- Serves: 4
- Cook Time: 15 minutes
- Prep Time: 20 minutes
- Effort: easy
- 350 g whole beef fillet
- 3 tbsp olive oil
- 1 small red chilli, deseeded and finely chopped
- 1 sprig rosemary, tough stalk discarded, leaves finely chopped
- 1 clove garlic, finely chopped
- 1 shallot, finely chopped
- juice of 1 limes
- black pepper
For the stir-fried vegetables:
- 2 tbsp groundnut oil
- 1 tbsp sesame oil
- 4 spring onions, thinly sliced
- 150 g mangetout, sliced diagonally
- 2 carrots, sliced into matchsticks
- 2 courgettes, sliced into matchsticks
- 200 g bean sprouts
- 1 tbsp soy sauce
- chopped coriander, to garnish
1. Pre-heat the oven to 220°C/ gas 7. Prepare all the vegetables.
2. To cook the meat, heat an ovenproof frying pan over medium-high heat and add a drizzle of olive oil. Season the meat well and fry until browned all over. Place the pan in the oven and roast for 8-10 minutes. Leave in a warm place to rest for 3 minutes.
3. Mix the remaining oil in a small bowl and stir in the chilli, rosemary, garlic, shallot and lime juice. Season well with salt and freshly ground black pepper. Set aside.

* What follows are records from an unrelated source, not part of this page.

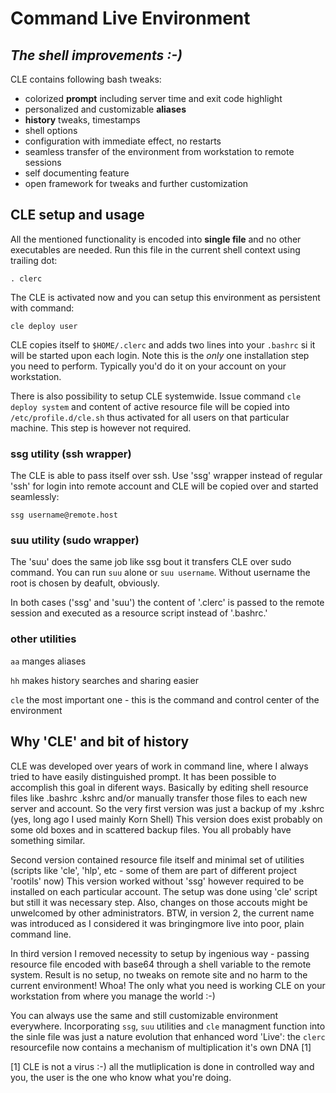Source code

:#   Command Live Environment
## _The shell improvements :-)_

CLE contains following bash tweaks:
 - colorized **prompt** including server time and exit code highlight
 - personalized and customizable **aliases**
 - **history** tweaks, timestamps
 - shell options
 - configuration with immediate effect, no restarts
 - seamless transfer of the environment from workstation to remote sessions
 - self documenting feature
 - open framework for tweaks and further customization
 

## CLE setup and usage
All the mentioned functionality is encoded into __single file__ and no other
executables are needed. Run this file in the current shell context using
trailing dot:

    . clerc

The CLE is activated now and you can setup this environment as persistent with
command:

    cle deploy user

CLE copies itself to `$HOME/.clerc` and adds two lines into your `.bashrc`
si it will be started upon each login. Note this is the *only* one
installation step you need to perform. Typically you'd do it on your account
on your workstation.

There is also possibility to setup CLE systemwide. Issue command
`cle deploy system` and content of active resource file will be copied
into `/etc/profile.d/cle.sh` thus activated for all users on that particular
machine. This step is however not required.


### ssg utility (ssh wrapper)

The CLE is able to pass itself over ssh. Use 'ssg' wrapper instead of regular
'ssh' for login into remote account and CLE will be copied over and started
seamlessly:

    ssg username@remote.host


### suu utility (sudo wrapper)

The 'suu' does the same job like ssg bout it transfers CLE over sudo command.
You can run `suu` alone or `suu username`. Without username the root
is chosen by deafult, obviously.

In both cases ('ssg' and  'suu') the content of '.clerc' is passed to the
remote session and executed as a resource script instead of '.bashrc.'


### other utilities
`aa` manges aliases

`hh` makes history searches and sharing easier

`cle` the most important one - this is the command and control center
      of the environment


## Why 'CLE' and bit of history

 CLE was developed over years of work in command line, where I always tried
to have easily distinguished prompt. It has been possible to accomplish
this goal in diferent ways. Basically by editing shell resource files like
.bashrc .kshrc and/or manually transfer those files to each new server and
account. So the very first version was just a backup of my .kshrc (yes, long
ago I used mainly Korn Shell) This version does exist probably on some old
boxes and in scattered backup files. You all probably have something similar.

 Second version contained resource file itself and minimal set of
utilities (scripts like 'cle', 'hlp', etc - some of them are part of different
project 'rootils' now) This version worked without 'ssg' however required to be
installed on each particular account. The setup was done using 'cle' script
but still it was necessary step. Also, changes on those accouts might be
unwelcomed by other administrators. BTW, in version 2, the current name was
introduced as I considered it was bringingmore live into poor, plain command
line.

 In third version I removed necessity to setup by ingenious way -
passing resource file encoded with base64 through a shell variable to the
remote system. Result is no setup, no tweaks on remote site and no harm
to the current environment! Whoa! The only what you need is working CLE on
your workstation from where you manage the world :-)

You can always use the same and still customizable environment everywhere.
Incorporating `ssg`, `suu` utilities and `cle` managment function into the
sinle file was just a nature evolution that enhanced word 'Live': the `clerc`
resourcefile now contains a mechanism of multiplication it's own DNA [1]


[1] CLE is not a virus :-) all the mutliplication is done in controlled way
and you, the user is the one who know what you're doing.
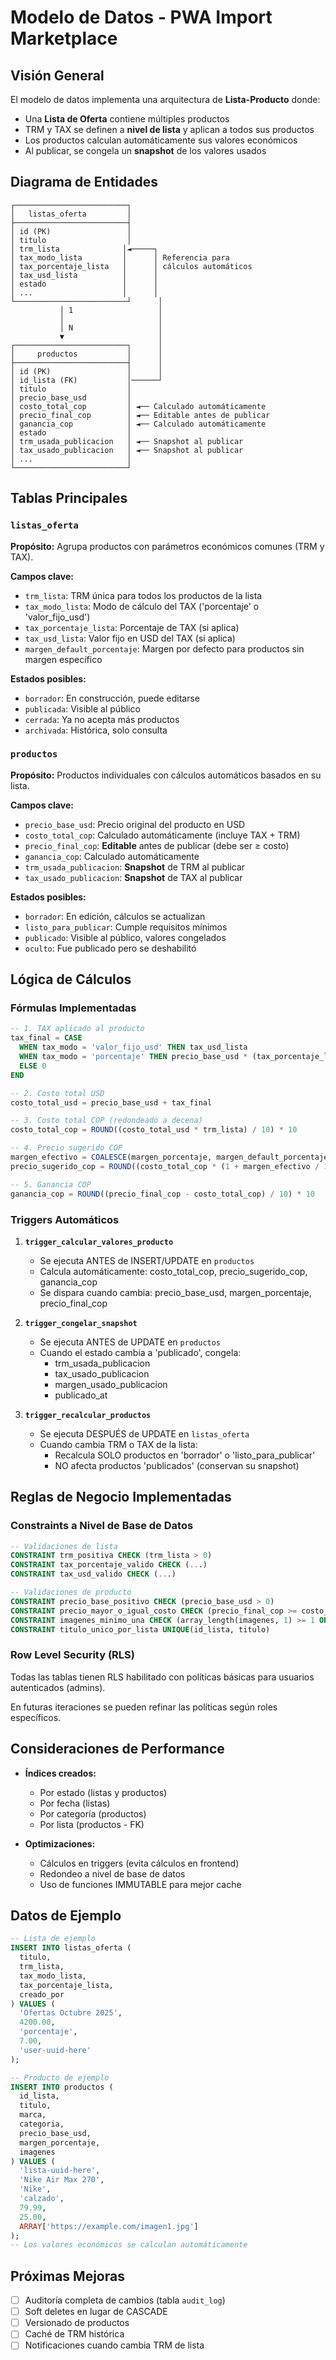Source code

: # Modelo de Datos - PWA Import Marketplace

## Visión General

El modelo de datos implementa una arquitectura de **Lista-Producto** donde:
- Una **Lista de Oferta** contiene múltiples productos
- TRM y TAX se definen a **nivel de lista** y aplican a todos sus productos
- Los productos calculan automáticamente sus valores económicos
- Al publicar, se congela un **snapshot** de los valores usados

## Diagrama de Entidades

```
┌─────────────────────────┐
│   listas_oferta         │
├─────────────────────────┤
│ id (PK)                 │
│ titulo                  │
│ trm_lista              │◄─────┐
│ tax_modo_lista         │      │ Referencia para
│ tax_porcentaje_lista   │      │ cálculos automáticos
│ tax_usd_lista          │      │
│ estado                 │      │
│ ...                    │      │
└─────────────────────────┘      │
           │ 1                   │
           │                     │
           │ N                   │
           ▼                     │
┌─────────────────────────┐      │
│     productos           │      │
├─────────────────────────┤      │
│ id (PK)                 │      │
│ id_lista (FK)           │──────┘
│ titulo                  │
│ precio_base_usd         │
│ costo_total_cop         │ ◄── Calculado automáticamente
│ precio_final_cop        │ ◄── Editable antes de publicar
│ ganancia_cop            │ ◄── Calculado automáticamente
│ estado                  │
│ trm_usada_publicacion   │ ◄── Snapshot al publicar
│ tax_usado_publicacion   │ ◄── Snapshot al publicar
│ ...                     │
└─────────────────────────┘
```

## Tablas Principales

### `listas_oferta`

**Propósito:** Agrupa productos con parámetros económicos comunes (TRM y TAX).

**Campos clave:**
- `trm_lista`: TRM única para todos los productos de la lista
- `tax_modo_lista`: Modo de cálculo del TAX ('porcentaje' o 'valor_fijo_usd')
- `tax_porcentaje_lista`: Porcentaje de TAX (si aplica)
- `tax_usd_lista`: Valor fijo en USD del TAX (si aplica)
- `margen_default_porcentaje`: Margen por defecto para productos sin margen específico

**Estados posibles:**
- `borrador`: En construcción, puede editarse
- `publicada`: Visible al público
- `cerrada`: Ya no acepta más productos
- `archivada`: Histórica, solo consulta

### `productos`

**Propósito:** Productos individuales con cálculos automáticos basados en su lista.

**Campos clave:**
- `precio_base_usd`: Precio original del producto en USD
- `costo_total_cop`: Calculado automáticamente (incluye TAX + TRM)
- `precio_final_cop`: **Editable** antes de publicar (debe ser ≥ costo)
- `ganancia_cop`: Calculado automáticamente
- `trm_usada_publicacion`: **Snapshot** de TRM al publicar
- `tax_usado_publicacion`: **Snapshot** de TAX al publicar

**Estados posibles:**
- `borrador`: En edición, cálculos se actualizan
- `listo_para_publicar`: Cumple requisitos mínimos
- `publicado`: Visible al público, valores congelados
- `oculto`: Fue publicado pero se deshabilitó

## Lógica de Cálculos

### Fórmulas Implementadas

```sql
-- 1. TAX aplicado al producto
tax_final = CASE
  WHEN tax_modo = 'valor_fijo_usd' THEN tax_usd_lista
  WHEN tax_modo = 'porcentaje' THEN precio_base_usd * (tax_porcentaje_lista / 100)
  ELSE 0
END

-- 2. Costo total USD
costo_total_usd = precio_base_usd + tax_final

-- 3. Costo total COP (redondeado a decena)
costo_total_cop = ROUND((costo_total_usd * trm_lista) / 10) * 10

-- 4. Precio sugerido COP
margen_efectivo = COALESCE(margen_porcentaje, margen_default_porcentaje, 0)
precio_sugerido_cop = ROUND((costo_total_cop * (1 + margen_efectivo / 100)) / 10) * 10

-- 5. Ganancia COP
ganancia_cop = ROUND((precio_final_cop - costo_total_cop) / 10) * 10
```

### Triggers Automáticos

1. **`trigger_calcular_valores_producto`**
   - Se ejecuta ANTES de INSERT/UPDATE en `productos`
   - Calcula automáticamente: costo_total_cop, precio_sugerido_cop, ganancia_cop
   - Se dispara cuando cambia: precio_base_usd, margen_porcentaje, precio_final_cop

2. **`trigger_congelar_snapshot`**
   - Se ejecuta ANTES de UPDATE en `productos`
   - Cuando el estado cambia a 'publicado', congela:
     - trm_usada_publicacion
     - tax_usado_publicacion
     - margen_usado_publicacion
     - publicado_at

3. **`trigger_recalcular_productos`**
   - Se ejecuta DESPUÉS de UPDATE en `listas_oferta`
   - Cuando cambia TRM o TAX de la lista:
     - Recalcula SOLO productos en 'borrador' o 'listo_para_publicar'
     - NO afecta productos 'publicados' (conservan su snapshot)

## Reglas de Negocio Implementadas

### Constraints a Nivel de Base de Datos

```sql
-- Validaciones de lista
CONSTRAINT trm_positiva CHECK (trm_lista > 0)
CONSTRAINT tax_porcentaje_valido CHECK (...)
CONSTRAINT tax_usd_valido CHECK (...)

-- Validaciones de producto
CONSTRAINT precio_base_positivo CHECK (precio_base_usd > 0)
CONSTRAINT precio_mayor_o_igual_costo CHECK (precio_final_cop >= costo_total_cop)
CONSTRAINT imagenes_minimo_una CHECK (array_length(imagenes, 1) >= 1 OR estado != 'publicado')
CONSTRAINT titulo_unico_por_lista UNIQUE(id_lista, titulo)
```

### Row Level Security (RLS)

Todas las tablas tienen RLS habilitado con políticas básicas para usuarios autenticados (admins).

En futuras iteraciones se pueden refinar las políticas según roles específicos.

## Consideraciones de Performance

- **Índices creados:**
  - Por estado (listas y productos)
  - Por fecha (listas)
  - Por categoría (productos)
  - Por lista (productos - FK)

- **Optimizaciones:**
  - Cálculos en triggers (evita cálculos en frontend)
  - Redondeo a nivel de base de datos
  - Uso de funciones IMMUTABLE para mejor cache

## Datos de Ejemplo

```sql
-- Lista de ejemplo
INSERT INTO listas_oferta (
  titulo, 
  trm_lista, 
  tax_modo_lista, 
  tax_porcentaje_lista,
  creado_por
) VALUES (
  'Ofertas Octubre 2025',
  4200.00,
  'porcentaje',
  7.00,
  'user-uuid-here'
);

-- Producto de ejemplo
INSERT INTO productos (
  id_lista,
  titulo,
  marca,
  categoria,
  precio_base_usd,
  margen_porcentaje,
  imagenes
) VALUES (
  'lista-uuid-here',
  'Nike Air Max 270',
  'Nike',
  'calzado',
  79.99,
  25.00,
  ARRAY['https://example.com/imagen1.jpg']
);
-- Los valores económicos se calculan automáticamente
```

## Próximas Mejoras

- [ ] Auditoría completa de cambios (tabla `audit_log`)
- [ ] Soft deletes en lugar de CASCADE
- [ ] Versionado de productos
- [ ] Caché de TRM histórica
- [ ] Notificaciones cuando cambia TRM de lista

4. Whilst the meat is cooking, heat a wok over high heat. Add the groundnut and sesame oils and once they are very hot, tip in all the vegetables. Add the soy sauce and stir-fry for about 5 minutes until the vegetables are just tender-crisp.
5. To serve, thinly slice the rested steak. Divide the stir-fry vegetables between warmed serving plates and lay the meat slices on top. Drizzle with the chilli oil sauce and serve immediately.